Determination of 161Tb half-life by three measurement methods

M Teresa Durán; Frédéric Juget; Youcef Nedjadi; François Bochud; Pascal V Grundler; Nadezda Gracheva; Cristina Müller; Zeynep Talip; Nicholas P van der Meulen; Claude Bailat

doi:10.1016/j.apradiso.2020.109085

Determination of ¹⁶¹Tb half-life by three measurement methods

Appl Radiat Isot. 2020 May:159:109085. doi: 10.1016/j.apradiso.2020.109085. Epub 2020 Feb 19.

Affiliations

¹ Institute of Radiation Physics, Lausanne, Switzerland. Electronic address: teresa.duran@chuv.ch.
² Institute of Radiation Physics, Lausanne, Switzerland.
³ Center for Radiopharmaceutical Sciences ETH-PSI-USZ, Paul Scherrer Institute, Villigen-PSI, Switzerland.
⁴ Center for Radiopharmaceutical Sciences ETH-PSI-USZ, Paul Scherrer Institute, Villigen-PSI, Switzerland; Laboratory of Radiochemistry, Paul Scherrer Institute, Villigen-PSI, Switzerland.

PMID: 32250758
DOI: 10.1016/j.apradiso.2020.109085

Abstract

The radiolanthanide ¹⁶¹Tb is being studied as an alternative to ¹⁷⁷Lu for targeted radionuclide tumor therapy. Both β^--particle emitters show similar chemical behavior and decay characteristics, but ¹⁶¹Tb delivers additional conversion and Auger electron emissions that may enhance the therapeutic efficacy.

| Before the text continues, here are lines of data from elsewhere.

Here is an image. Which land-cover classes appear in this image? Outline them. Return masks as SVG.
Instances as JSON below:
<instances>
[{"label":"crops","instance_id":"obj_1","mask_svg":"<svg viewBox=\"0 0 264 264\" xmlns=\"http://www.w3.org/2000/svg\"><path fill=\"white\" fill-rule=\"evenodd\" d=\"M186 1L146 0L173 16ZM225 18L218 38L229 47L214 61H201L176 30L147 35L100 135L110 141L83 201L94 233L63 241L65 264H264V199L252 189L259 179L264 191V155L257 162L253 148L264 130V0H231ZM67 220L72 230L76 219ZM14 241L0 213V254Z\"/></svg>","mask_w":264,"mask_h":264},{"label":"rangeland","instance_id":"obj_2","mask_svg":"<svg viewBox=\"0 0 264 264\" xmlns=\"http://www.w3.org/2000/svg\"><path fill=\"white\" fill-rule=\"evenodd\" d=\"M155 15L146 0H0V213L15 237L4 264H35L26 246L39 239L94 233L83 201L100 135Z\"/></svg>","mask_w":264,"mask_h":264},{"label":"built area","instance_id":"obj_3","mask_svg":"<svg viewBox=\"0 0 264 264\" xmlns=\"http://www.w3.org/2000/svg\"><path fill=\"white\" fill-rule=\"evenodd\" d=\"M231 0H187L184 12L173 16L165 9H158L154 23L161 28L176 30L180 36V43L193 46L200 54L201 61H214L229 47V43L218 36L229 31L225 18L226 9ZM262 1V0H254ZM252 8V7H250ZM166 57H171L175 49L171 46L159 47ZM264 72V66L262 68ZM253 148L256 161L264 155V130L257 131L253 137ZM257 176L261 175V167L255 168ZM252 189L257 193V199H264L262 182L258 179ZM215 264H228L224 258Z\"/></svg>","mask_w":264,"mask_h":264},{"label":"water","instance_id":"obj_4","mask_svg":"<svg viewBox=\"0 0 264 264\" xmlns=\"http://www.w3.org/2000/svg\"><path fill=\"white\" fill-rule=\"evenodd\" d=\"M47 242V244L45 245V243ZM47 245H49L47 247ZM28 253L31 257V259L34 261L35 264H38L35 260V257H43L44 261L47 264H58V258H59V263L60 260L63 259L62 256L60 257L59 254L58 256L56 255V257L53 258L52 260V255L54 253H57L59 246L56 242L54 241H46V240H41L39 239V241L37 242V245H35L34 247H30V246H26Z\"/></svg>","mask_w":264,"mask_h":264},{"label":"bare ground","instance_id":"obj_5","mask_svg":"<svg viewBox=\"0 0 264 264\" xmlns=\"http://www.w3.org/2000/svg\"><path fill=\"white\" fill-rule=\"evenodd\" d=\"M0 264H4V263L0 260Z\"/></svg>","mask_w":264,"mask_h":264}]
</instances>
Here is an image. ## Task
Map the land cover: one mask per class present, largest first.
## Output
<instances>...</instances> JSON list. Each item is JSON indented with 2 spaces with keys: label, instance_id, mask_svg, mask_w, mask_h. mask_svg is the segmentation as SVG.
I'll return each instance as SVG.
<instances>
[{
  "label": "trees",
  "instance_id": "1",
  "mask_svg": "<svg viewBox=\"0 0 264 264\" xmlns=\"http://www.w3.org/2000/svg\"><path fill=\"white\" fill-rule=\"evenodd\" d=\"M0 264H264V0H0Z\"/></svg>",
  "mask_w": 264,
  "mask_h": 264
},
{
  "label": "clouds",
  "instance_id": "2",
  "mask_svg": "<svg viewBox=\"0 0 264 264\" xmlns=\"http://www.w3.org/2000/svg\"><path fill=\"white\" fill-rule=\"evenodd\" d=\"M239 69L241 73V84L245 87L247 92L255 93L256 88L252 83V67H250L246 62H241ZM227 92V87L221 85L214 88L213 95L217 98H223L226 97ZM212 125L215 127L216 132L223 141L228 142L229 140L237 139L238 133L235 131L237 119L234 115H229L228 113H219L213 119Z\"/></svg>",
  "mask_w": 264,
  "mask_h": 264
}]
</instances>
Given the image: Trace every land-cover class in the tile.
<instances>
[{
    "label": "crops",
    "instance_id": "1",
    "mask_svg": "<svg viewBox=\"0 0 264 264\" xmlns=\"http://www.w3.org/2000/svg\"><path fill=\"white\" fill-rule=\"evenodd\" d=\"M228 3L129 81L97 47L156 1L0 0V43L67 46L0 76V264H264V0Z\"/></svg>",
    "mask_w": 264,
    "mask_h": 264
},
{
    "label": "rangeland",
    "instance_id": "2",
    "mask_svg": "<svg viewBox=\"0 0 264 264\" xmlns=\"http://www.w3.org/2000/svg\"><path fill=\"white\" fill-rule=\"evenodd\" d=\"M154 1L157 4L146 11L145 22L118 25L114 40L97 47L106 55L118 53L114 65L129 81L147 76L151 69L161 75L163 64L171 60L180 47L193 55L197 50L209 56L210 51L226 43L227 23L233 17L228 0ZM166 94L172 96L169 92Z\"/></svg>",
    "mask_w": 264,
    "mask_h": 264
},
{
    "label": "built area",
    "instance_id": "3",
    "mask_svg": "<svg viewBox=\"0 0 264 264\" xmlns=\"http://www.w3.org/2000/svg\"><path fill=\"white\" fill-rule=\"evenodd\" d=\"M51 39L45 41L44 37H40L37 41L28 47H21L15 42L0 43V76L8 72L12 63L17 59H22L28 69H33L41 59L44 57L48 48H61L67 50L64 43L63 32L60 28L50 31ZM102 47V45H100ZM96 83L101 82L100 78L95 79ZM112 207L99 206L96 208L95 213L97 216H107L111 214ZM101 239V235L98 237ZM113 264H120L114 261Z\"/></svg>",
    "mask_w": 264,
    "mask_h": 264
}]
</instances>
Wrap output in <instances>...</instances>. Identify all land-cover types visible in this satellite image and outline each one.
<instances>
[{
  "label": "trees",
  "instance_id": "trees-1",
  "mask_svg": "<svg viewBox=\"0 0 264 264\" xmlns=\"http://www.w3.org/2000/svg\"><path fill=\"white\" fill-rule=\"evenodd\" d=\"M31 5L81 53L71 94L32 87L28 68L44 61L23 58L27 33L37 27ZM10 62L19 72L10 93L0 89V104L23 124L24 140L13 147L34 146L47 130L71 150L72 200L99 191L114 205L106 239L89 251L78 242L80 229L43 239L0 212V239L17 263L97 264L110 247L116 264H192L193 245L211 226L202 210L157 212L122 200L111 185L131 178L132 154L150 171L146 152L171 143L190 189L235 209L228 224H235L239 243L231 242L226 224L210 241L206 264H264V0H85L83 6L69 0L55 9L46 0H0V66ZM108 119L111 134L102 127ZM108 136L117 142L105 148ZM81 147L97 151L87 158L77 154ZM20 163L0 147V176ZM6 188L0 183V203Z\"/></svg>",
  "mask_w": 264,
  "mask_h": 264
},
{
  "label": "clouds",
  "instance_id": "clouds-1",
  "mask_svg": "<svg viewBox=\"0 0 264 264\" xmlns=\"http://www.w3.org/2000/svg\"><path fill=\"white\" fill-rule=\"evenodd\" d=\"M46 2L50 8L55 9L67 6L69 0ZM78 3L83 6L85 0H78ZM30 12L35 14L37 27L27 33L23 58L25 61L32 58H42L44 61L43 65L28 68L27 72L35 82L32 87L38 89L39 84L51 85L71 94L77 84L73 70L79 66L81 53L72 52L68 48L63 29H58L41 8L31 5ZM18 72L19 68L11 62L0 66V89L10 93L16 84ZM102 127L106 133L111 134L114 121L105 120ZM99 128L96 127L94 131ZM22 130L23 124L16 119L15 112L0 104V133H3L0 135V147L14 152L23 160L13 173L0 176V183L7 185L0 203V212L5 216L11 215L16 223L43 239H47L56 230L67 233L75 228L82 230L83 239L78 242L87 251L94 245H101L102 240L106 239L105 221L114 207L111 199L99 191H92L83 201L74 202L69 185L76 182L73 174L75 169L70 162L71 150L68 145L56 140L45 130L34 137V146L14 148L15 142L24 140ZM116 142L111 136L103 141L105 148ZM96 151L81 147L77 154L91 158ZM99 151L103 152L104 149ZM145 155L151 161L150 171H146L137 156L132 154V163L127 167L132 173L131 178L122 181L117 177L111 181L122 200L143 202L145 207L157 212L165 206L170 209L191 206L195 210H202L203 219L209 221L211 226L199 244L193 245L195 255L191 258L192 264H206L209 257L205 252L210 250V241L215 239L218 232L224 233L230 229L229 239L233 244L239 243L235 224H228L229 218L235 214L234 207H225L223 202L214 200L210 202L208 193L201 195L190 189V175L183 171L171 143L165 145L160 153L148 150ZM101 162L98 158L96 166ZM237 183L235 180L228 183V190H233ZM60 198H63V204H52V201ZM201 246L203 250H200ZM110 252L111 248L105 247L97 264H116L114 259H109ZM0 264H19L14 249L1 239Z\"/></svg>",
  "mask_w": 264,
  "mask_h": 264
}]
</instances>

In this study, the half-life of ¹⁶¹Tb was determined by a combination of three independent measurement systems: reference ionization chamber (CIR, chambre d'ionization de référence), portable ionization chamber (TCIR) and a CeBr₃ γ-emission detector with digital electronics. The half-life determined for ¹⁶¹Tb is 6.953(2) days, showing a significant improvement in the uncertainty, which is one order of magnitude lower, with a deviation of 0.91% from the last nuclear data reference value. The previous large uncertainty of the half-life had a direct impact on activity measurements. Now it is no more an obstacle to a primary standardization.

Keywords: (161)Tb; Digital electronics; Half-life; Ionization chamber; Standardization.